Vendredi 17 juillet
Nous débarquons à l’aéroport en début d’après midi puis attrapons un bus dans les secondes qui suivent pour nous amener jusqu'à la gare routière de Kula Lumpur, soit la capitale de la Malaisie pour les incultes… Une heure est nécessaire pour s’y rendre. Arrivés sur place, nous empruntons le monorail et parcourons une petite portion de la ville. Nous profitons de ce moment pour admirer le paysage urbain très riche. Au fur et à mesure des mètres avalés, nous apercevons progressivement les contours des Petronas, les tours jumelles les plus hautes au monde ainsi que la Menara KL, une tour si haute qu’elle semble embrasser les nuages. Ville de démesure ? Comparativement à Singapour, elle ne l’est pas. Ici, derrière chaque immeuble aux façades recouvertes d’une fine couche de pollution peut se cacher un édifice culturel ou religieux riche en histoire, ce qui apporte à cette capitale d’Asie un charme indéniable.
Une fois descendus du monorail, nous partons, avec l’aide de nos gros mollets musclés, à la recherche d’un hôtel bon marché.
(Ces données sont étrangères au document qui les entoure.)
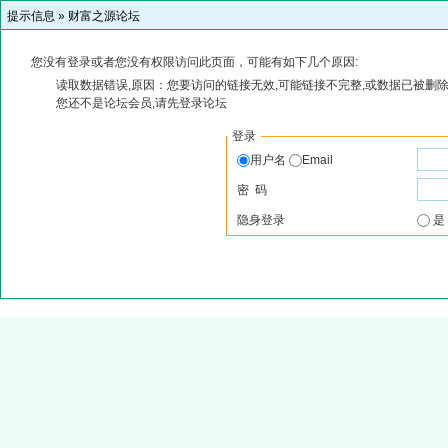
提示信息 »
财富之源论坛
您没有登录或者您没有权限访问此页面，可能有如下几个原因:
读取数据错误,原因：您要访问的链接无效,可能链接不完整,或数据已被删除
您还不是论坛会员,请先登录论坛
登录
用户名
Email
密 码
隐身登录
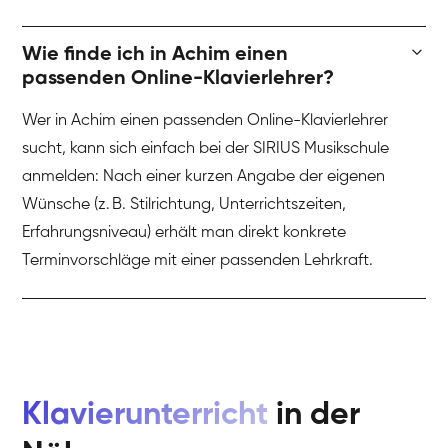
Wie finde ich in Achim einen
passenden Online-Klavierlehrer?
Wer in Achim einen passenden Online-Klavierlehrer
sucht, kann sich einfach bei der SIRIUS Musikschule
anmelden: Nach einer kurzen Angabe der eigenen
Wünsche (z. B. Stilrichtung, Unterrichtszeiten,
Erfahrungsniveau) erhält man direkt konkrete
Terminvorschläge mit einer passenden Lehrkraft.
Klavierunterricht
in der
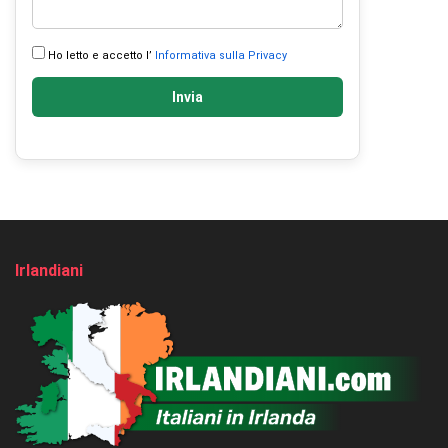
Ho letto e accetto l’
Informativa sulla Privacy
Invia
Irlandiani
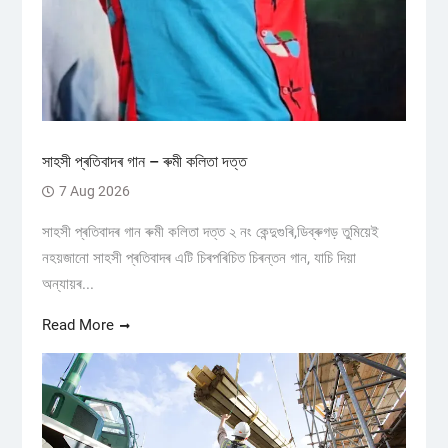
সাহসী প্ৰতিবাদৰ গান – ৰুমী কলিতা দত্ত
7 Aug 2026
সাহসী প্ৰতিবাদৰ গান ৰুমী কলিতা দত্ত ২ নং কেন্দুগুৰি,ডিব্ৰুগড় তুমিয়েই
নহয়জানো সাহসী প্ৰতিবাদৰ এটি চিৰপৰিচিত চিৰন্তন গান, যাচি দিয়া
অন্যায়ৰ...
Read More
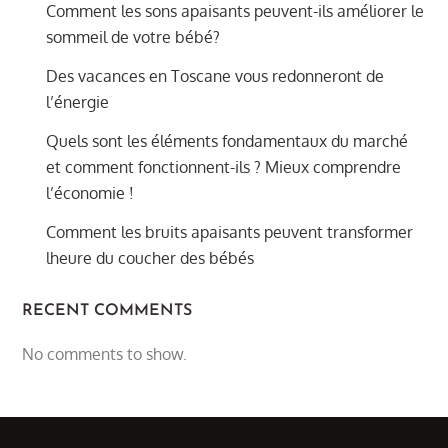
Comment les sons apaisants peuvent-ils améliorer le
sommeil de votre bébé?
Des vacances en Toscane vous redonneront de
l’énergie
Quels sont les éléments fondamentaux du marché
et comment fonctionnent-ils ? Mieux comprendre
l’économie !
Comment les bruits apaisants peuvent transformer
lheure du coucher des bébés
RECENT COMMENTS
No comments to show.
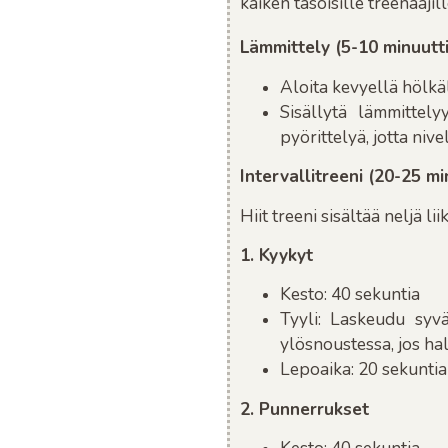
kaiken tasoisille treenaaji
Lämmittely (5-10 minuutt
Aloita kevyellä hölkäl
Sisällytä lämmittely
pyörittelyä, jotta niv
Intervallitreeni (20-25 mi
Hiit treeni sisältää neljä li
1. Kyykyt
Kesto
: 40 sekuntia
Tyyli
: Laskeudu syvä
ylösnoustessa, jos hal
Lepoaika
: 20 sekuntia
2. Punnerrukset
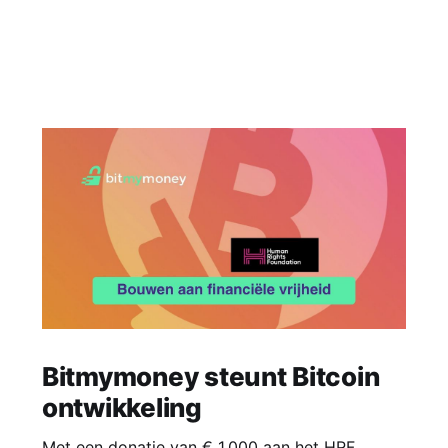
Bitmymoney steunt Bitcoin
ontwikkeling
Met een donatie van € 1.000 aan het HRF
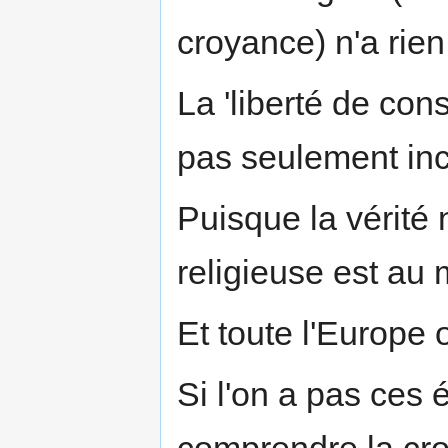
croyance) n'a rien 
La 'liberté de con
pas seulement inco
Puisque la vérité n
religieuse est au
Et toute l'Europe 
Si l'on a pas ces 
comprendre la croi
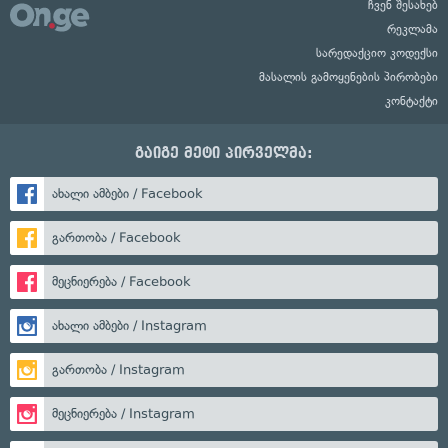
ჩვენ შესახებ
რეკლამა
სარედაქციო კოდექსი
მასალის გამოყენების პირობები
კონტაქტი
გაიგე მეტი პირველმა:
ახალი ამბები / Facebook
გართობა / Facebook
მეცნიერება / Facebook
ახალი ამბები / Instagram
გართობა / Instagram
მეცნიერება / Instagram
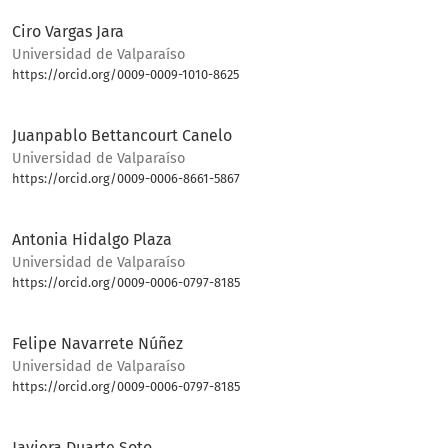
Ciro Vargas Jara
Universidad de Valparaíso
https://orcid.org/0009-0009-1010-8625
Bio
Juanpablo Bettancourt Canelo
Universidad de Valparaíso
https://orcid.org/0009-0006-8661-5867
Bio
Antonia Hidalgo Plaza
Universidad de Valparaíso
https://orcid.org/0009-0006-0797-8185
Bio
Felipe Navarrete Núñez
Universidad de Valparaíso
https://orcid.org/0009-0006-0797-8185
Bio
Javiera Duarte Soto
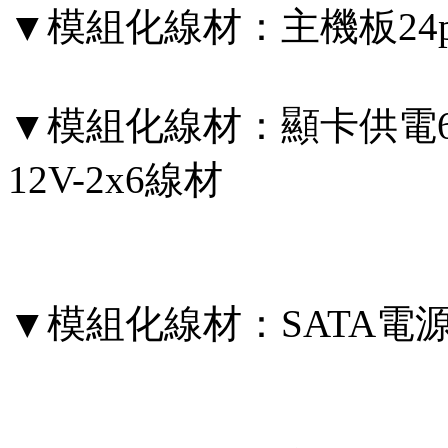
▼模組化線材：主機板24pin
▼模組化線材：顯卡供電6+2pi
12V-2x6線材
▼模組化線材：SATA電源8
La tache est ardue puisque la majorité d’entre eux sont complets et pour cause, se déroule demain un match de foot très attendu : Manchester United VS Une sélection Malaisienne. Le premier match des Diables rouges de leur tournée asiatique. Malgré cet heureux évènement footballistique, nous dégotons une chambre située à Golden Triangle, soit au cœur de KL.
Samedi 18 juillet
Journée importante dans le calendrier footballistique de la Malaisie puisque les meilleurs joueurs du pays vont affronter leurs idoles, les finalistes de la Champions League : Manchester United. Selon les informations, le stade est complet, impossible alors d’obtenir des tickets. Mais, l’association « MaisVousEtesFoot ! » ne baisse jamais les bras et décide d’utiliser ses contacts. Ainsi, via une journaliste de Singapour, nous recevons les coordonnées de Zaid, le chef de presse de la fédération Malaisienne. Nous lui téléphonons et il nous invite à venir au stade vers 16h, soit une heure avant le coup d’envoi. Ensuite, il fera le nécessaire pour nous obtenir deux places. Et voila… les tickets en or en poche, nous en profitons pour téléphoner à Tahar, un jeune français en V.I.E, amoureux de foot qui nous a contactés suite à un mail que nous avions envoyé à l’ambassade de France. Ce dernier souhaite nous aider dans notre projet. Une fois en ligne, Tahar nous invite à taper le cuir cet après midi avec un club de quartier mais malheureusement, nous déclinons son offre car nous serons probablement, comme 50 000 supporters, en train d’admirer le jeu incroyable des Diables rouges.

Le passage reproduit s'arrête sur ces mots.